At 0-0, the Everton fans at Huddersfield last week chanted in protest of their own team, specifically the man in the dugout. At 1-0, with their team winning, they still chanted. Even at 2-0, the chants were still heard. Sam Allardyce has become a target at Goodison Park in recent weeks, with such disgruntlement down to more than just results.
It has to be down to more than just results because Allardyce has done what he was appointed to do. When the former Crystal Palace, Sunderland and West Ham boss arrived at Everton, they were staring a relegation scrap in the face, with the Toffees slumped down run 18th place in the Premier League table.
Since then, Allardyce has lifted Everton away from danger and into the top half once again. In fact, from the point of Allardyce’s appointment the Toffees have been the seventh best team in the Premier League. Their form has been good and despite clamour from the stands for Allardyce to be dismissed before the start of next season it looks like no change will be made any time soon.
“We discussed plans for next season yesterday with [club owner] Farhad [Moshiri)]. We have some clarity moving forward now.” said the former England manager last week, almost rubbing it in as he faced questions of his job security. “You always want to strive to do better, but because we started my reign so well, we built up great expectation it might be even better. We’ve achieved a good way forward in the space of five months. It’s been pretty satisfying. One always wants your team to do better, to win more, to achieve more but overall pretty satisfying.” Everton fans are far from satisfied, though. For them, it’s not just down to results. It’s about performances, the way their team are playing and a perceived lack of ambition from those in charge, including Allardyce, at Goodison Park.
This is a club that this time last year was talking about mounting a top four challenge. Last summer, Everton spent £180 million on players. Some suggested that they could break through that glass ceiling that exists in the Premier League, but that target soon proved to be folly as Ronald Koeman was sacked after just nine games of the new season.
And yet all this ambition has ebbed away over the course of the season.

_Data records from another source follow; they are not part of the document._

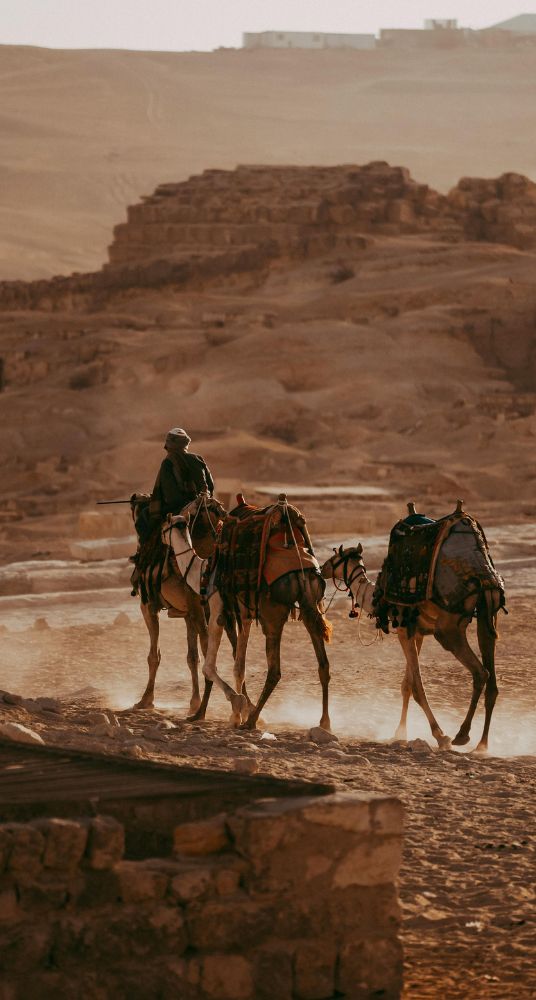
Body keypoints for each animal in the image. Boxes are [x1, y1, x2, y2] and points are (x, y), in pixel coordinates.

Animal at [132, 494, 230, 716]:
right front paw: (194, 702)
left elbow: (154, 656)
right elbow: (192, 657)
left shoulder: (149, 606)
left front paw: (146, 699)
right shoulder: (189, 613)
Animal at [322, 508, 502, 752]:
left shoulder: (403, 628)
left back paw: (461, 735)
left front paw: (440, 736)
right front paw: (400, 732)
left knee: (480, 672)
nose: (321, 568)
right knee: (491, 676)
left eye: (334, 558)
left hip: (448, 629)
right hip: (488, 612)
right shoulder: (415, 631)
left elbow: (417, 686)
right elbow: (406, 685)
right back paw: (482, 744)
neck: (377, 596)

The appointment of Allardyce was justified at the time, with Everton purely concerned with merely staying in the Premier League and avoiding the drop. But now, with a top half finish all but secure, Allardyce’s expiration date is surely approaching.
It could be that Everton are anticipating the construction of a new £500 million stadium. They could suffer a similar fate to the one Arsenal endured upon their move to the Emirates, albeit on a lesser scale. Owner Farhad Moshiri might just be concerned with ensuring his team remains in the Premier League for as long as their new ground is under construction, with the move to a new ground set to stretch Everton’s financial capacity. And which manger guarantees Premier League safety? Allardyce.

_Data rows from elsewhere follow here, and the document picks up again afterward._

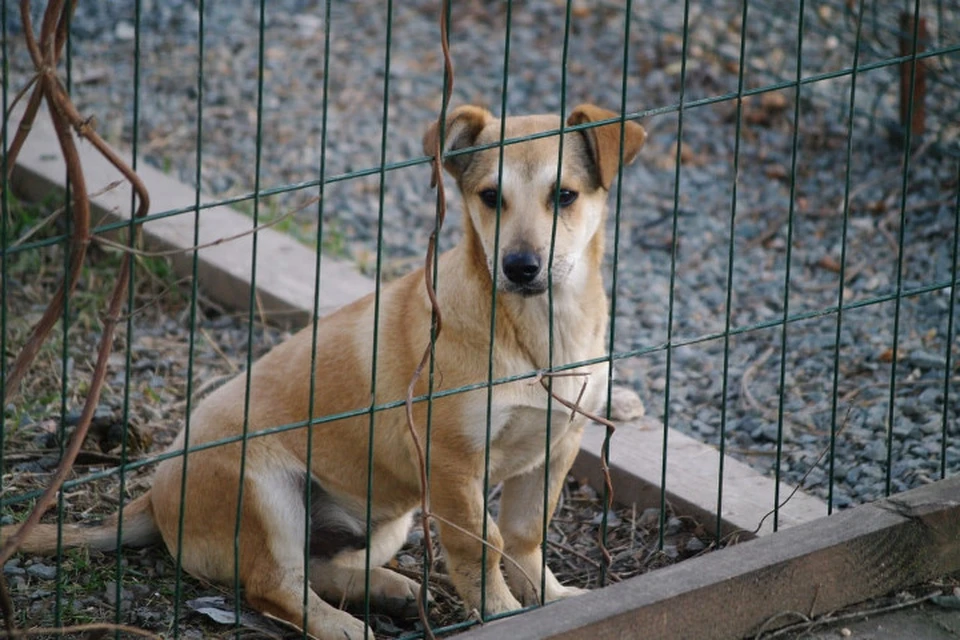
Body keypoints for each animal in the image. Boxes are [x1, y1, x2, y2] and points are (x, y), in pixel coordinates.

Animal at [5, 102, 644, 636]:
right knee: (272, 585)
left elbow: (525, 535)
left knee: (315, 569)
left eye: (565, 196)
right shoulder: (452, 465)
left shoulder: (556, 447)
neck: (539, 330)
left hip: (388, 519)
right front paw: (502, 614)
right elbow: (481, 546)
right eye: (491, 197)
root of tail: (152, 498)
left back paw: (387, 589)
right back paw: (344, 626)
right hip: (267, 490)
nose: (519, 266)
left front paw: (553, 600)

Of course, the frustration currently felt at Goodison Park has been exacerbated by the success being enjoyed by Liverpool on the other side of the city. The Reds will face Real Madrid for the Champions League title later this month, with Jurgen Klopp’s side making their run to the final in style, adopting an attractive, exhilarating style of attacking football. That stings for Everton fans.
For decades, the Toffees have existed in the shadow of their more illustrious, more stylish city rivals and that dynamic seems set to remain this way for the foreseeable future. Everton’s fans want more, much more, but there appears to be a disconnect between the ambition felt by supporters and that felt by the club’s big wigs. Therein lies their problem.